Yena diam sejenak, lalu mengangguk. “Tapi kita bisa coba, kan? Gak ada yang bilang ini bakal gampang. Gue juga gak minta jadi istri yang sempurna buat lo. Yang penting kita jalanin aja.”
Mendengar itu, Farel merasa sedikit lega. Yena berbicara dengan begitu tenang, seakan-akan ia sudah menerima takdir ini jauh lebih dulu. Sementara Farel? Farel malah merasa seperti baru ditarik ke dalam peran yang sama sekali dia nggak tahu skripnya.
"Ya udah deh," ucapnya, menyerah pada keadaan.
Setelah beberapa saat, mereka akhirnya kembali dan duduk di tempatnya. Penghulu mulai membuka kitab, dan Farel bisa merasakan ketegangan di udara. Semua mata tertuju padanya, menunggu dia untuk mengucapkan ijab kabul, kata-kata yang akan mengikatnya seumur hidup pada seorang gadis yang, jujur saja, masih terasa seperti orang asing.
“Sa... saya Farel Aldebaran, menerima nikah dengan Yena Syakila Binti Husen Gunawan... ,” katanya terbata-bata.
Dengan kata itu, rasanya dunia seperti berhenti sejenak. Farel merasa ada berat yang menggelayuti dadanya, seolah-olah pernyataan itu bukan sekadar kata-kata, tapi sebuah keputusan besar yang akan mengubah seluruh hidupnya.

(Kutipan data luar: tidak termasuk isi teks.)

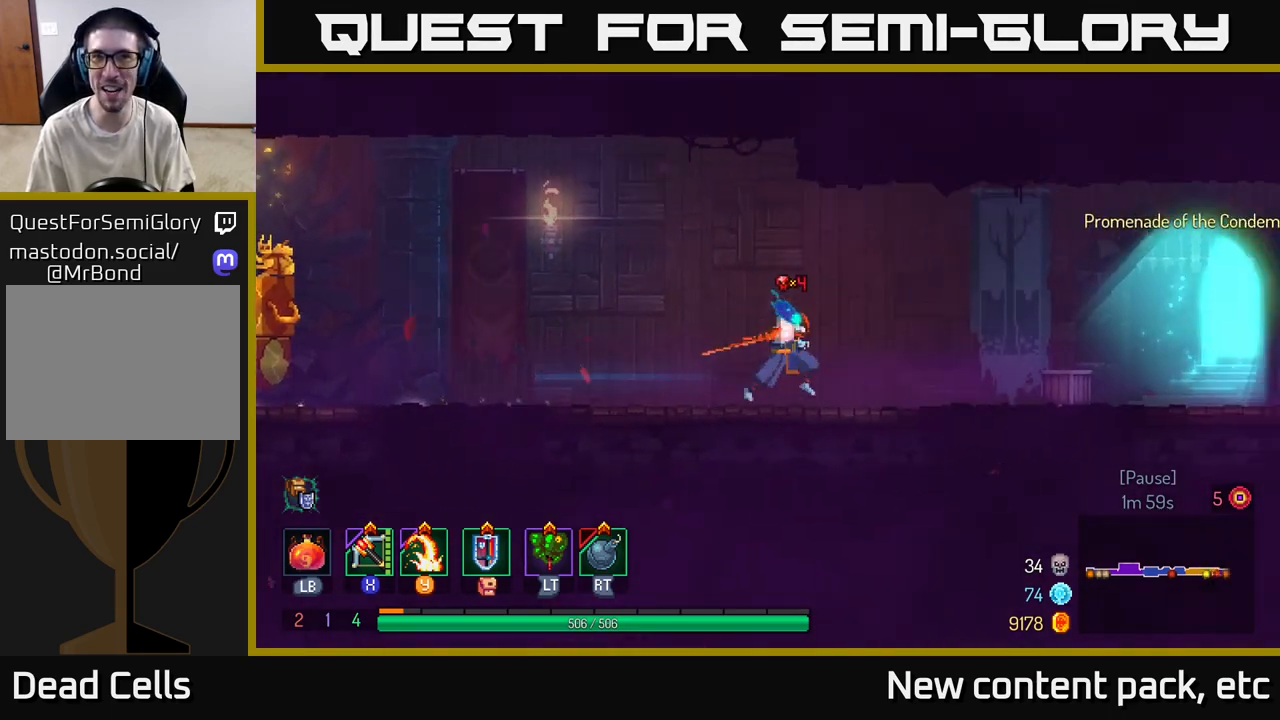
{"buttons": ["B"], "left_stick": "right", "right_stick": "center", "events": [[117, "A", "up"], [467, "B", "down"]]}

Yena hanya mengangguk, bibirnya tersenyum tipis, namun tidak ada kegembiraan berlebihan.
"Alhamdulillah," kata penghulu, memimpin doa yang akan mengakhiri proses sakral ini.
Farel masih terdiam, tidak bisa menghilangkan perasaan seperti baru saja melangkah ke dunia yang sama sekali berbeda. Yena meraih tangannya dengan lembut, dan walau Farel merasa seluruh tubuhnya beku, dia berusaha menenangkan diri.
“Gue... bisa nggak sih, lari dari sini?” Farel berbisik pada dirinya sendiri.
Tapi Yena, dengan senyum yang tak bisa dia bohongi, menatapnya. "Gak usah lari, Farel. Ini bukan tentang melarikan diri. Ini tentang jadi dewasa, jadi seseorang yang bisa dipercaya."
Farel menelan ludah. "Dewasa... Dewasa? Ini gue kayak... lagi main tebak-tebakan hidup." balas Farel dengan suara berbisik.
Yena hanya tersenyum, dan mencium punggung tangan Farel, yang membuatnya sontak kaget dan hampir menarik tangannya kembali, tapi Yena mencoba menahan dan mecium pelan punggung tangan pria kocak yang sudah menjadi suaminya itu.